Der (Sumerian: ALUDi-e-ir , 𒌷𒂦𒀭𒆠 uruBAD3.ANki) was a Sumerian city-state at the site of modern Tell Aqar near al-Badra in Iraq's Wasit Governorate. It was east of the Tigris River on the border between Sumer and Elam. Its name was possibly Durum.

History
Der was occupied from the Early Dynastic period through Neo-Assyrian times. The local deity of the city was named Ishtaran, represented on Earth by his minister, the snake god Nirah. In the late 3rd millennium, during the reign of Sulgi of the Third Dynasty of Ur, Der was mentioned twice. The Sulgi year name 11 was named "Year Ishtaran of Der was brought into his temple", and year 21 was named "Year Der was destroyed". During the time of Amar-Sin, when the king launched a long military campaign against Huhnuri, prince Shu-Sin, crown prince, left his post in Der to return and hold Ur.
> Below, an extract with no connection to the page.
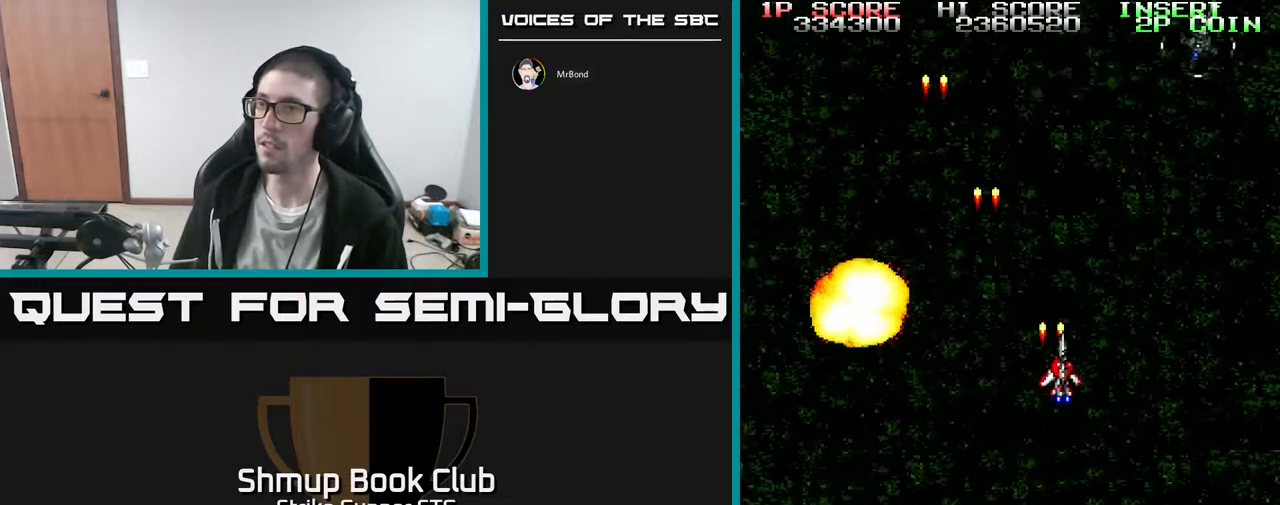
{"buttons": ["DPAD_LEFT"], "left_stick": "center", "right_stick": "center", "events": [[200, "DPAD_RIGHT", "up"], [233, "DPAD_LEFT", "down"]]}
In the second millennium, Der was mentioned in a tablet discovered at Mari sent by Yarim-Lim I of Yamhad; the tablet includes a reminder to Yasub-Yahad king of Der about the military help given to him for fifteen years by Yarim-Lim, followed by a declaration of war against the city in retaliation for what Yarim-Lim described as evil deeds committed by Yasub-Yahad.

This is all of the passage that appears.